The Dream Defenders are not alone. The Georgia Democratic Party sent mailers to black voters with iconic images from the streets of Ferguson asking citizens to vote "if you want to prevent another Ferguson" and noting that "[t]he choices may not always be perfect, but the cost of inaction is simply too great." A Democratic Party spokesperson didn't shy away from the Ferguson/Georgia comparison in an interview with the Atlanta Journal-Constitution, saying, "You have communities that can explode like that because you’ve taken the opportunity away from them."
African American clergy are getting in on the action as well. Prominent black denominations and faith leaders like Rev. Cynthia Hale, Dr. Barbara Williams-Skinner and others are calling the final two Sundays before the election "Freedom Sunday" and "Turnout Sunday" and asking congregants to go to the polls, often with a Ferguson-motivated appeal. In one example, Texas pastors—including Bishop T.D. Jakes and prominent national pastor Dr. Freddy Haynes—recorded videos for “Freedom Sunday Texas,” connecting the midterms with 1964's Freedom Summer and encouraging black midterm voting (the author has worked with these clergy and others on civic participation issues).
Not all African Americans leaders are encouraging black voter turnout, however, even in the shadow of Ferguson. Journalist and pundit Tavis Smiley said in a recent interview with ABC News that "if you're black or brown, other than helping to save the Democrats' hide," there are no good reasons to turn out to vote this November. Smiley claimed that Democratic appeals to black voters are more about election year politics than a genuine desire to change policies.
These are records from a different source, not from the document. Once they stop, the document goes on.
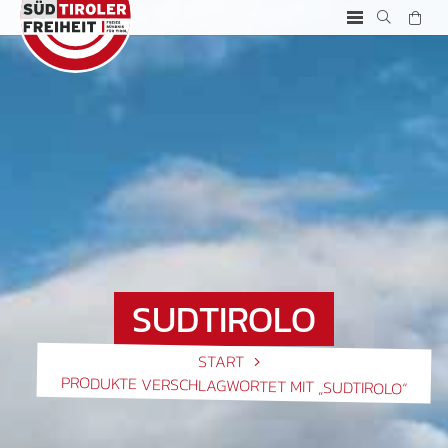
SUDTIROLO
START
PRODUKTE VERSCHLAGWORTET MIT „SUDTIROLO“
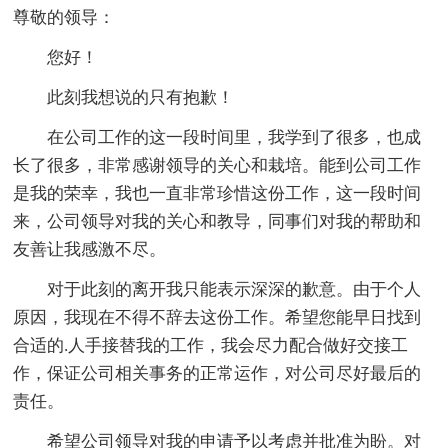
尊敬的领导：
您好！
此刻我想说的只有抱歉！
在公司工作的这一段时间里，我学到了很多，也成
长了很多，非常感谢领导的关心和栽培。能到公司工作
是我的荣幸，我也一直非常珍惜这份工作，这一段时间
来，公司领导对我的关心和教导，同事们对我的帮助和
友善让我感激不尽。
对于此刻的离开我只能表示深深的歉意。由于个人
原因，我现在不得不辞去这份工作。希望您能早日找到
合适的.人手接替我的工作，我会尽力配合做好交接工
作，保证公司相关事务的正常运作，对公司尽好最后的
责任。
希望公司领导对我的申请予以考虑并批准为盼。对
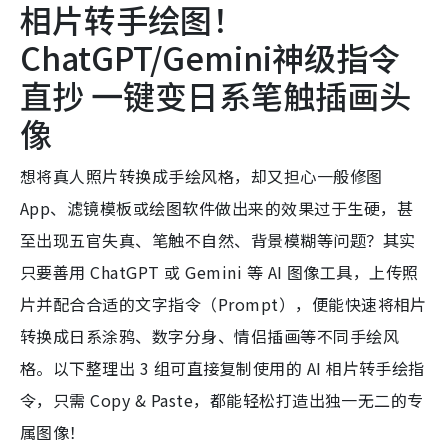
相片转手绘图！
ChatGPT/Gemini神级指令
直抄 一键变日系笔触插画头
像
想将真人照片转换成手绘风格，却又担心一般修图
App、滤镜模板或绘图软件做出来的效果过于生硬，甚
至出现五官失真、笔触不自然、背景模糊等问题？其实
只要善用 ChatGPT 或 Gemini 等 AI 图像工具，上传照
片并配合合适的文字指令（Prompt），便能快速将相片
转换成日系涂鸦、数字分身、情侣插画等不同手绘风
格。以下整理出 3 组可直接复制使用的 AI 相片转手绘指
令，只需 Copy & Paste，都能轻松打造出独一无二的专
属图像！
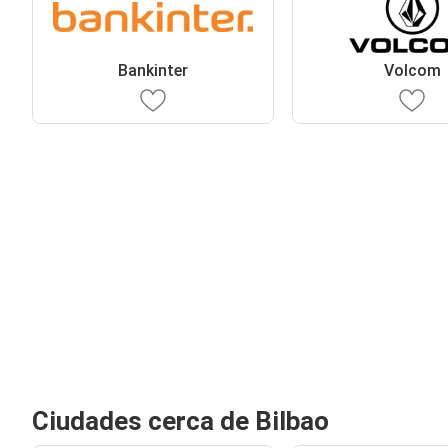
Bankinter
Volcom
Ciudades cerca de Bilbao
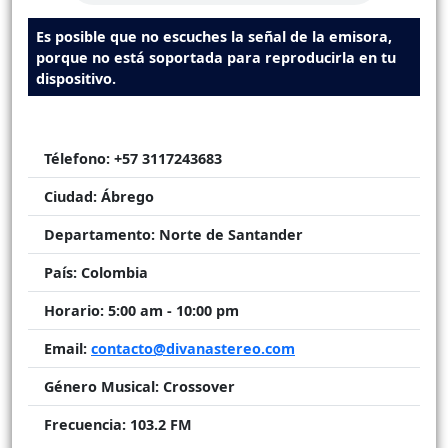
Es posible que no escuches la señal de la emisora,
porque no está soportada para reproducirla en tu
dispositivo.
Télefono:
+57 3117243683
Ciudad:
Ábrego
Departamento:
Norte de Santander
País:
Colombia
Horario:
5:00 am - 10:00 pm
Email:
contacto@divanastereo.com
Género Musical:
Crossover
Frecuencia:
103.2 FM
But the appeals continue, and there is some evidence that they’re catching on. The “Vest or Vote” video has been seen more than 40,000 times, and from social media to black radio to the barbershop, midterm elections are becoming a central topic of African American conversation. For black folks this November, the “Ferguson Election” may indeed motivate more to come to the polls; what’s yet to be determined is how this turnout will shape the broader political landscape.